If you consider buying your first home, you may be overwhelmed by the variety of financing options available. But, by researching all options properly and understanding the basics of property financing, you can save time and money. As a first-time homeowner, you need to consider the location of your property. Do you have incentive to buy at the specific area? Is the market attractive? Is the area going to be developed? More importantly, you should consider the level of mortgage you need based on your current financial situation.
Mortgage loan basics
First, you need to understand terminology. What is the loan term? Do you qualify for discount points? What about the interest rate?
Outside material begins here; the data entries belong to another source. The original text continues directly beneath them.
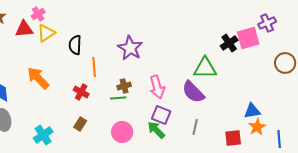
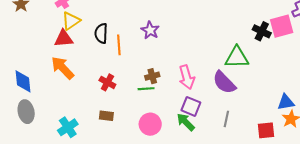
red triangle: (24, 29) -> (64, 39), moved
black cross: (229, 43) -> (262, 31), turned -30
purple star: (130, 48) -> (150, 30), moved, size x0.7
orange line: (94, 67) -> (119, 45), moved
brown rectangle: (80, 124) -> (106, 116), turned 64

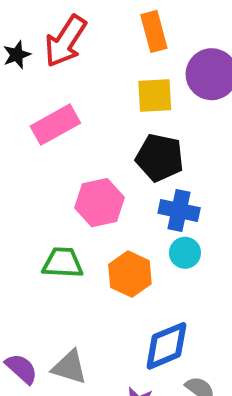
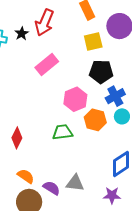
blue cross: (179, 211) -> (115, 96), turned -30
orange hexagon: (130, 274) -> (95, 120), moved

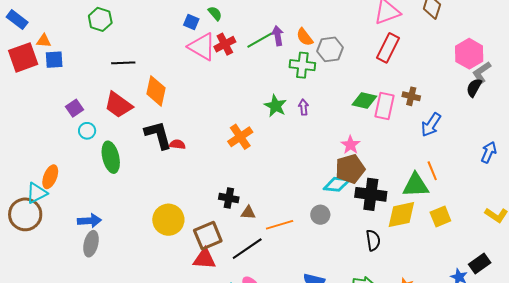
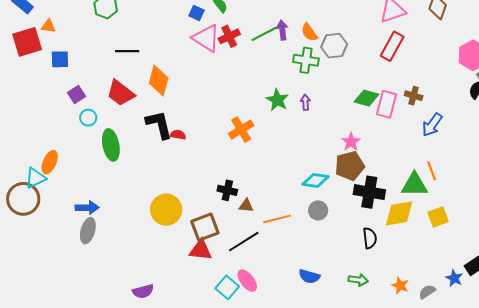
blue square: (54, 60) -> (60, 59), moved
cyan diamond: (337, 184) -> (315, 180), moved

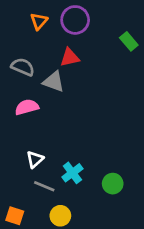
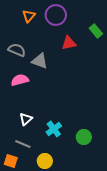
red triangle: (70, 57) -> (69, 43), moved
gray line: (44, 186) -> (23, 144), moved

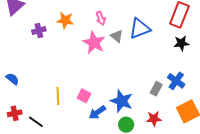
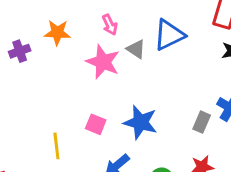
pink square: (84, 96) -> (96, 124), moved
blue star: (122, 101) -> (140, 122), moved

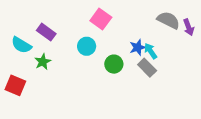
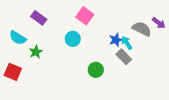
gray semicircle: (168, 20) -> (142, 29), moved
purple arrow: (189, 27) -> (159, 23), turned -32
purple rectangle: (46, 32) -> (39, 18), moved
green circle: (114, 64) -> (96, 70), moved

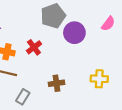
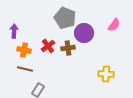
gray pentagon: (53, 16) -> (65, 18), turned -30
brown cross: (56, 83) -> (68, 48), moved

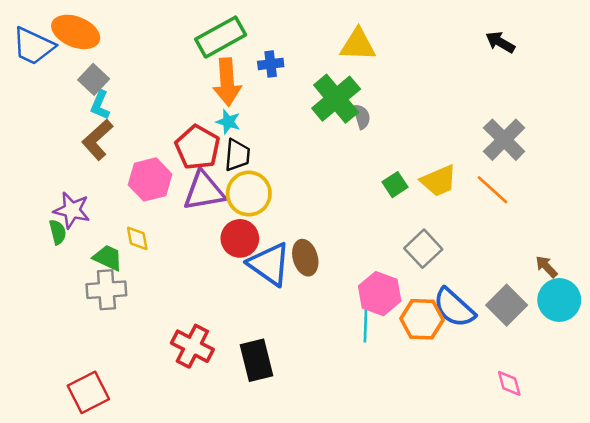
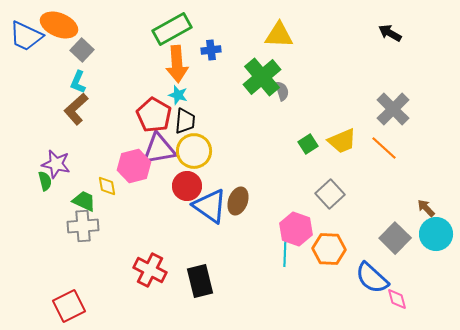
gray square: (94, 79) -> (82, 50), moved
pink hexagon: (150, 179) -> (134, 166), moved
brown ellipse: (305, 258) -> (238, 201), turned 36
blue semicircle: (454, 308) -> (372, 278), moved

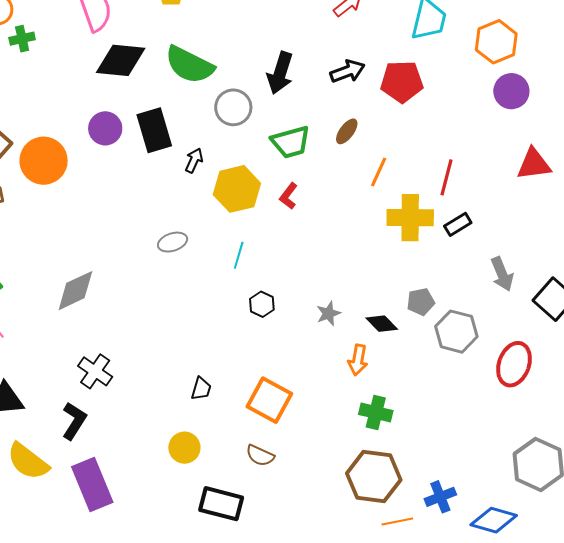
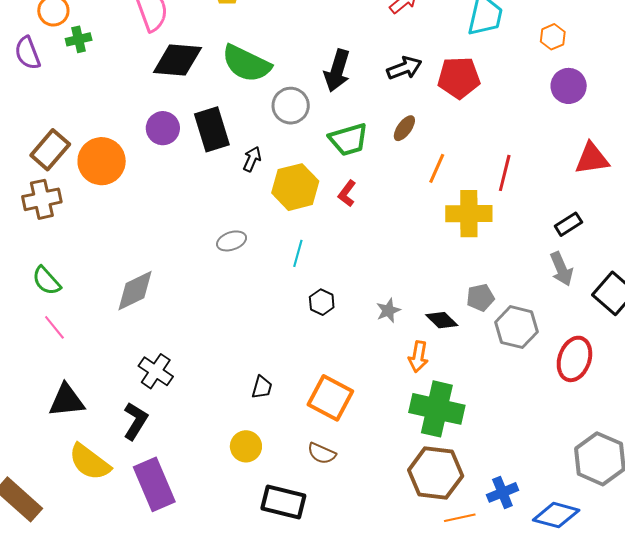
orange hexagon: (496, 42) -> (553, 37), size x0.6
black rectangle: (458, 224) -> (568, 224), moved
green cross: (376, 413) -> (437, 409), size x1.6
* Interest rate is the percentage of the mortgage you will be charged for borrowing money to buy your first home. Typically, lenders charge interest rates that are based on current market situations, but also on your credit score and the type of mortgage you choose.
* Loan term is the amount of time you are required to pay off your mortgage. Typically, the shorter the loan term, the higher the monthly payments. So make sure, you select a loan term that corresponds to payments you can afford to make.
* Discount points are discounts offered by your lender to lower your interest rate. Typically, each discount point paid on a 30-year mortgage lowers the interest rate by 0.125 percent. The cost of each point is equal to 1% of the loan amount. So, if your mortgage is $200,000 one discount point equals $2,000.
Types of mortgage loans for first-time homeowners
After you familiarize yourself with the mortgage basics, you need to research the types of mortgage loans for first-time homeowners. However, to decide which one suits best your needs, you have to know how each one works and what needs it addresses.
a) First-Time Home Buyer Loans
First Time Home Buyer Loans provide general financial aid to qualified homeowners. Although they vary depending on the location of the property, they generally help qualified borrowers to deal with the money hurdle. Before deciding to sign up for this type of mortgage you should consider requirements such as steady employment, timely mortgage payments, good credit history and mortgage down-payment. In general, First-Time Home Buyer Loans offer low or no down-payment, deferred payments, limited fees and subsidized interest costs.
b) FHA Loans
The Federal Housing Administration (FHA) offers mortgage loans with lending limits to qualifying borrowers based on the property type and location. The FHA provides insurance on FHA-approved lenders to protect them against losses from potential default on mortgage payments. Generally, FHA loans have low down-payments (as low as 3% of the mortgage) and looser credit requirements for first-time home buyers. This can significantly facilitate your effort to finance your first property.
c) Conventional Loans
Conventional Mortgage loans are offered at fixed-rate interest and are the most difficult to obtain due to tight credit requirements that involve good credit score, high income and higher down-payment. Also known as conforming loans, conventional loans typically comply with the guidelines laid out by Freddie Mac and/or Fannie Mae. Both lending institutions set loan limits and sell securities on these mortgages in the secondary market. So, if the loan limit for a single family home is $417,000, the down-payment will be higher and the credit requirements will be tighter. If your mortgage is higher than the loan limit, also known as jumbo loan, the interest rate will be slightly higher as typically the demand for jumbo loans is lower. Non-conforming loans are driven by guideline laid out by the particular lender that underwrites the mortgage.
d) VA Loans
VA mortgage loans are offered by the U.S. Department of Veterans Affairs (VA) that guarantees mortgages for qualified borrowers. If you are a military borrower, you may qualify to obtain a VA loan with lower down-payment than conventional loans and get home financing up to $417,000 of your total mortgage. Basically, VA loans are addressing the liquidity restrain that most military borrowers are facing and make it easier to obtain a mortgage without requiring at least 20% down-payment as most mortgage loans do.
Knowing what to expect when financing your first home can help you make the right decision. Your decision to buy your first home entails the opportunity to build home equity out of every mortgage payment you make. You can have tax benefits because mortgage interest and real estate property taxes are tax deductible. Also, if you make timely mortgage payments, you can create and maintain a strong credit record that will allow you to refinance your mortgage at lower interest rates. But, first you need to know what you’re buying into.